Change is inevitable, or so it has been said. There are many types of changes, and preparation for change is also inevitable. The classic metaphor of preparation of change is the nursery for one’s first child. As we prepared our son’s first room, we researched what we may expect and need. Once A.J. moved into his nursery we were prepared for the change, or as prepared as any parents could be for such a huge change. Parenting has many changes, and some are easier than others, and sometimes there are changes that you do not expect. I recall Mindi, my wife, did not want to use a pacifier, however on the second day of A.J.’s life I was sent out to find what will become known as his “binky.” The first two years A.J. seemed to always have his binky.
We discussed different methods of getting him parted from his binky. Originally it was based around reasoning with him, such as giving all his binkies to a younger baby who needed them or perhaps a little trickery that included the “binky fairy.” However, A.J. to this day still does not communicate (part of his autism) on the level one would need for either of those plans to have a chance to work. We got him into a Headstart program starting shortly after he turned three, and while we had at least weaned him to only have the binky when he slept or napped, he would not be allowed to have one for nap time at the center. He would rarely fall asleep without the pacifier in place.
We dreaded taking the binky from him, but if we wanted him to nap at Headstart he was going to have to learn to sleep without it. Not to mention we knew he was sometimes going to “nap” just to have the binky time, but not sleep. We considered just not giving it to him, cold turkey, but how could we explain why since he does not communicate? My wife found a great idea-- she was going to cut off the nub and hand him the binky and say it was broken. So that was the plan. We kept putting it off, for we liked him sleeping at night and an occasional nap. We were terrified and convinced he would not sleep well, and thus keep us up. Since we felt we knew what this change would entail, we even picked a week where it seemed less of a burden.
So we even threw out all binkies, save the one Mindi cut the bulb off, no turning back. She handed him the broken binky at bed time as she usually would, saying, “Mama broke it.” He looked at it and laughed and laughed. He held it and fell asleep almost as quickly as normal. The next night he laughed as well. By the end of the week he wasn’t even looking for the binky.
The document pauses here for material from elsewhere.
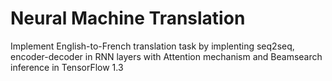 # Neural Machine Translation

Implement English-to-French translation task by implenting seq2seq, encoder-decoder in RNN layers with Attention mechanism and Beamsearch  inference in TensorFlow 1.3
We delayed this process for fear of what we knew certainly would happen. Honestly, we can often predict our son’s behavior, and it is smart to be prepared, hence the diaper bag filled not only with pull-ups, but snacks, books, straws, crayons, coloring pages, and of course wipes for any sort of mess.
During the Transfiguration, Peter came up the mountain saw the great event and assumed making booths to contain and hold this event was the answer. This assumption came out of fear, as it says in the scripture, and I believe this not only refers to this specific moment on the mountain, but the inevitable resurrection. Jesus even tells them to hold onto this sign and God’s command to listen to Him, after He had been raised from the dead.
We know what Peter witnessed, that the tomb was empty and the change was not the change we were terrified of—death—it was resurrection. To contain the church of the good ol’ days, to believe we know the Bible, to worry about change we are terrified of actually doing, having programs without vision--this is how we try to put Jesus in a booth. We need to share the empty tomb, the great change, the laughter over death, the Resurrection!!!